Window on Eurasia: Will Putin Move Against Kyrgyzstan Next?


Paul Goble

 

            Staunton, July 24 – The looming defeat of Vladimir Putin’s plans in southeastern Ukraine makes it more likely rather than less that he will seek to project Moscow’s power elsewhere, both to cover his retreat in Ukraine and to move toward the realization of his plans to reverse the results of 1991.

 

            That has sparked speculation in many of the post-Soviet states and further afield as to where the Kremlin leader is likely to move first.  Some have pointed to Belarus, others to Baltic countries even though they are members of NATO, and still others to the South Caucasus and Central Asia.

 

            The possibility Putin might move in Central Asia is perhaps especially likely for three reasons: many of the regimes there are relatively weak, Moscow is worried about both the impact of Afghanistan and of US withdrawal from it, and it is seeking to expand its reach toward China without allowing Beijing to expand too much in the other direction.

 

            In a commentary on the Centrasia.ru regional aggregator site, Zhantoro Shadakulov directly addressing the issue by asking “Will It Again be Kyrzgystan after Ukraine?” and suggesting some additional reasons why Bishkek may very well be in Putin’s sights (centrasia.ru/news.php?st=1406192160).

 

            Shadakulov summarizes Kyrgyzstan’s post-Soviet history in the following way: “14 years of peace and stability, then two revolutions over the course of several years and as a result constant meetings and mass dissatisfaction, international anger and clashes, and a fragile state of national security.”

 

            To call that country “independent and sovereign” in any meaningful way, he argues, is to drain any meaning from those words, especially since Bishkek has become “a puppet” now for the United States and now for Russia over this period, each of which has its own reasons for keeping Kyrgyzstan from “standing on its own feet.”

 

            Russia is in by far the more advantageous position in this regard, the analyst says.
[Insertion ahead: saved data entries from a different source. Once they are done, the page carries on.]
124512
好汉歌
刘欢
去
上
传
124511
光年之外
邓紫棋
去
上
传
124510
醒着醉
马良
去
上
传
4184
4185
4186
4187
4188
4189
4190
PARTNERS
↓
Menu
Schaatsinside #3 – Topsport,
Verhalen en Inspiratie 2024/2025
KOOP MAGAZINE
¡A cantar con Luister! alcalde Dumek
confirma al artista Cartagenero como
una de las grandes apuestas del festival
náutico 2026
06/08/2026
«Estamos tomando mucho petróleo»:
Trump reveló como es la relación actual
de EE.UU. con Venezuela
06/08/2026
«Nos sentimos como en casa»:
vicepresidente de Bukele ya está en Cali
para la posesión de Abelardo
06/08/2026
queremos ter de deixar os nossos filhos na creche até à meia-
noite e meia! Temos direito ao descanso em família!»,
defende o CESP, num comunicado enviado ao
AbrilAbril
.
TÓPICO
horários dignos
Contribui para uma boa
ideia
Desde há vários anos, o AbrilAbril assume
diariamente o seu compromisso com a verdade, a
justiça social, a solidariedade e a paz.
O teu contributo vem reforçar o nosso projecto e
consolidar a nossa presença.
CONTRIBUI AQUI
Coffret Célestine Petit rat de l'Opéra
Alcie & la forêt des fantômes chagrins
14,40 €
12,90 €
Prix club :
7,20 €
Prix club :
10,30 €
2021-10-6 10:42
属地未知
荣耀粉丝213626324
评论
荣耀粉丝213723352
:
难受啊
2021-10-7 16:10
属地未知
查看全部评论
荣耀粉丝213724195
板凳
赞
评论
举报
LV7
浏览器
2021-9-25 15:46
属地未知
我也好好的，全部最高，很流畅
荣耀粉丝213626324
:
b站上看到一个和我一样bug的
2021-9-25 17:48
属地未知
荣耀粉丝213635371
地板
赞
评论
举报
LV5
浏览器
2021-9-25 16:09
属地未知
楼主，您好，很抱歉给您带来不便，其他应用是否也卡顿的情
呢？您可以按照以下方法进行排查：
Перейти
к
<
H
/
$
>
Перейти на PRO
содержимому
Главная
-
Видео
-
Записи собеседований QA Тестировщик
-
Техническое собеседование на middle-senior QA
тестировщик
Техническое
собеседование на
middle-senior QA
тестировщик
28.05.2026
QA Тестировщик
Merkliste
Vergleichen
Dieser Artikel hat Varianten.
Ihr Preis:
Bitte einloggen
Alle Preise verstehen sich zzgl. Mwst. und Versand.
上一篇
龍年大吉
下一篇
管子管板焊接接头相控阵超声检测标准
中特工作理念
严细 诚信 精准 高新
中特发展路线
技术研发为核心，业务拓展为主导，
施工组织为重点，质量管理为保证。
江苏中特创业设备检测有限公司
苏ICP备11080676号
Its 70 years of rule there means that Moscow knows the specific details of the Kyrgyz regime and the national character of the peoples who live there.  And more to the point, he says, “for decades, the Kremlin has intentionally sown the seeds of discord and fratricide among the republics and peoples” of the region. The Kyrgyz Republic is “one of the first of these to come to harvest.”

 

            After Joomart Otorbayev who is pro-American became prime minister, Shadakulov says, “the Kremlin has been trying not to allow any weakening of its many-years-long influence.” It isn’t going to organize another revolution because “it well understands” that in Kyrgyzstan the population includes both pro-American and pro-Russian groups.

 

            According to the Centrasia.ru commentator, Moscow operates on basis of the principle that “if you want to run peoples, then weaken and destroy their culture,” but “if you want to control the governments, take control of their economies.”

 

            With regard to the first half of this, he says, Moscow has succeeded extremely well in Kyrgyzstan. Now, it is moving to gain control over Kyrgyz strategic economic facilities. Its most immediate goal is “not to allow any deepening of Kyrgyz-Ukrainian military cooperation.” Kyiv had a contract with Bishkek for torpedoes; Moscow wants that contract to go to North Korea.

 

            In addition, Shadakulov says, Moscow’s operatives are working overtime to ensure that Kyrgyzstan’s “Russian speakers” have the correct views on Ukraine. Recently, they organized a conference of Russian compatriots in Bishkek, nominally to talk about legal support for Russians and the Russian language there but in fact to promote Moscow’s political agenda.

 

Conference participants adopted a resolution calling for the accelerated integration into the Customs Union which they said should have as its  “end goal … the creation of a single political-economic space.”  That is what Vladimir Putin has been pushing for across the entire region. They also asked for the simplification of the procedure for taking out Russian citizenship.

 

Those statements sparked objections from that part of the Kyrgyz opposition which Shadakulov describes as having “pro-American views,” thus setting up a potential conflict like the one in Ukraine.  “God forbid,” he says, “that Kyrgyzstan will become again the next place for a bloody confrontation.”